(Dataset entries)
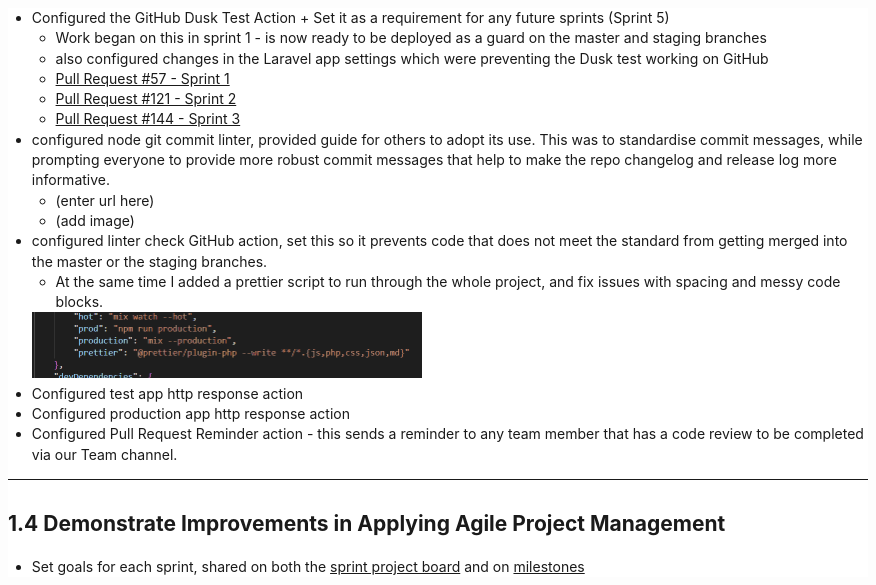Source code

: - Configured the GitHub Dusk Test Action + Set it as a requirement for any future sprints (Sprint 5)
  - Work began on this in sprint 1 - is now ready to be deployed as a guard on the master and staging branches
  - also configured changes in the Laravel app settings which were preventing the Dusk test working on GitHub
  - [Pull Request #57 - Sprint 1](https://github.com/BIT-Studio-4/team-project-2021-s2-team-delta/pull/57)
  - [Pull Request #121 - Sprint 2](https://github.com/BIT-Studio-4/team-project-2021-s2-team-delta/pull/121)
  - [Pull Request #144 - Sprint 3](https://github.com/BIT-Studio-4/team-project-2021-s2-team-delta/pull/144)
- configured node git commit linter, provided guide for others to adopt its use. This was to standardise commit messages, while prompting everyone to provide more robust commit messages that help to make the repo changelog and release log more informative.
  - (enter url here)
  - (add image)
- configured linter check GitHub action, set this so it prevents code that does not meet the standard from getting merged into the master or the staging branches.
  - At the same time I added a prettier script to run through the whole project, and fix issues with spacing and messy code blocks. 
  <img src="images/image-20210905205321243.png" alt="image-20210905205321243" style="zoom:50%;" />
- Configured test app http response action
- Configured production app http response action
- Configured Pull Request Reminder action - this sends a reminder to any team member that has a code review to be completed via our Team channel.

------

## 1.4 Demonstrate Improvements in Applying Agile Project Management

- Set goals for each sprint, shared on both the [sprint project board](https://github.com/BIT-Studio-4/team-project-2021-s2-team-delta/projects) and on [milestones](https://github.com/BIT-Studio-4/team-project-2021-s2-team-delta/milestones)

> _About this task_: You are asked to output the records precisely as they appear, minus any pictures.

> _Answer below_:
Source code

: - Configured the GitHub Dusk Test Action + Set it as a requirement for any future sprints (Sprint 5)
  - Work began on this in sprint 1 - is now ready to be deployed as a guard on the master and staging branches
  - also configured changes in the Laravel app settings which were preventing the Dusk test working on GitHub
  - [Pull Request #57 - Sprint 1](https://github.com/BIT-Studio-4/team-project-2021-s2-team-delta/pull/57)
  - [Pull Request #121 - Sprint 2](https://github.com/BIT-Studio-4/team-project-2021-s2-team-delta/pull/121)
  - [Pull Request #144 - Sprint 3](https://github.com/BIT-Studio-4/team-project-2021-s2-team-delta/pull/144)
- configured node git commit linter, provided guide for others to adopt its use. This was to standardise commit messages, while prompting everyone to provide more robust commit messages that help to make the repo changelog and release log more informative.
  - (enter url here)
  - (add image)
- configured linter check GitHub action, set this so it prevents code that does not meet the standard from getting merged into the master or the staging branches.
  - At the same time I added a prettier script to run through the whole project, and fix issues with spacing and messy code blocks. 
  <img src="images/image-20210905205321243.png" alt="image-20210905205321243" style="zoom:50%;" />
- Configured test app http response action
- Configured production app http response action
- Configured Pull Request Reminder action - this sends a reminder to any team member that has a code review to be completed via our Team channel.

------

## 1.4 Demonstrate Improvements in Applying Agile Project Management

- Set goals for each sprint, shared on both the [sprint project board](https://github.com/BIT-Studio-4/team-project-2021-s2-team-delta/projects) and on [milestones](https://github.com/BIT-Studio-4/team-project-2021-s2-team-delta/milestones)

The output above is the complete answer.